Evercore ISI analyst C.J. Muse, who has an outperform rating and a $345 price target, said Nvidia blew away expectations with its data-center numbers.
“Big picture, AI workloads are migrating from image recognition to now natural language understanding, conversational AI, and recommendation systems, driving a meaningful increase in compute requirements,” Muse said. “Add in growing breadth of customers across both hyperscale and key industry verticals as well as a complete product portfolio servicing both Training (V100) and Inference (T4), and we continue to believe NVIDIA is at an inflection for its Data Center business.”
Cowen analyst Matthew Ramsay, who has an outperform rating and a $325 price target, said results affirmed his belief that Nvidia is tied to the “most attractive verticals” in the chip sector.
“Overall, we believe Nvidia is benefiting from the combination of pent-up demand following under-investment from cloud customers in C’1H19, accelerating demand for real-time conversational AI workloads, and ramping inferencing business as AI moves to the implementation stage with increasing investment from both Enterprise and Hyperscaler customers,” Ramsay said.
On Thursday evening’s conference call, Nvidia Chief Executive Jensen Huang said “the primary driver for growth is AI” when it comes to data-center sales.
Jefferies analyst Mark Lipacis, who has a buy rating and a $330 price target, called Nvidia the “poster child” for its so-called “4th tectonic shift in computing,” which includes parallel processing, Internet-of-Things computing, monetizing big data, and AI.
Lipacis said he doesn’t “see much competition for NVDA in the AI/Neural Networking markets, due largely to the ecosystem the company has created around its CUDA software and cuDNN libraries.”
Raymond James analyst Chris Caso, who has an outperform rating and a target price of $300, said Nvidia is showing a strong upside “before the product cycle has even gotten started.”
“What’s striking is that NVDA posted such exceptionally strong datacenter growth (up 33% Q/Q to a new record) before its expected new product launch, owing to the newfound traction in AI inferencing,” Caso said. “Datacenter is expected to grow strongly again in April – we don’t know if any new product revenue is included in guidance, since the company wouldn’t comment on the timing of that launch.”
Nvidia is expected to launch new products at its annual GTC conference in San Jose, Calif., March 23 to March 26. COVID-19, however, is also messing with the conference season following the cancellation of the Mobile World Congress in Barcelona that had been scheduled for the end of the month.
Bernstein analyst Stacy Rasgon, who has a market perform rating and a $300 price target, said there “wasn’t much to nitpick on the quarter” but questioned how long data-center momentum could last.
“With a datacenter number that powerful (especially after a years’ worth of comparable stagnation) the NVDA story of old feels poised to come roaring back, & they delivered even as expectations had risen markedly into the print,” Rasgon said.
“The natural further question is of course around sustainability of the datacenter trajectory from here,” Rasgon noted. “Investors typically model datacenter growing sequentially into perpetuity, and the company has now set a much higher base, potentially nerve-racking as we have now seen the segment is big enough to demonstrate cyclicality going forward, especially given typical hyperscale ‘build and digest’ purchase patterns.”
The fourth quarter has proved to be a big one for chip company’s data-center sales as cloud providers and hyperscalers have opened up their capital-expenditure pocketbooks.
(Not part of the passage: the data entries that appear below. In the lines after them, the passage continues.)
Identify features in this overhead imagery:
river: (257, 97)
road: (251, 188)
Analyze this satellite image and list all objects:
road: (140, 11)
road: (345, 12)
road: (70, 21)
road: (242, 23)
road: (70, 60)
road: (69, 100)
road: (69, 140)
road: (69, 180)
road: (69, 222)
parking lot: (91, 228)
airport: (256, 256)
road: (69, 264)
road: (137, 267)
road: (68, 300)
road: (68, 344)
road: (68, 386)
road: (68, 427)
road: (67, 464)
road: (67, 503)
This past earnings season, Intel Corp.
reported $800 million more in data-center sales than Wall Street had expected, while Advanced Micro Devices Inc.
also reported strong growth in data-center sales even though specifics were masked as poor console sales dragged down its combined reporting segment.
Over the past 12 months, Nvidia stock is up 88%, while the SOX index is up 46%, the S&P 500 is up 23%, and the Nasdaq is up 31%.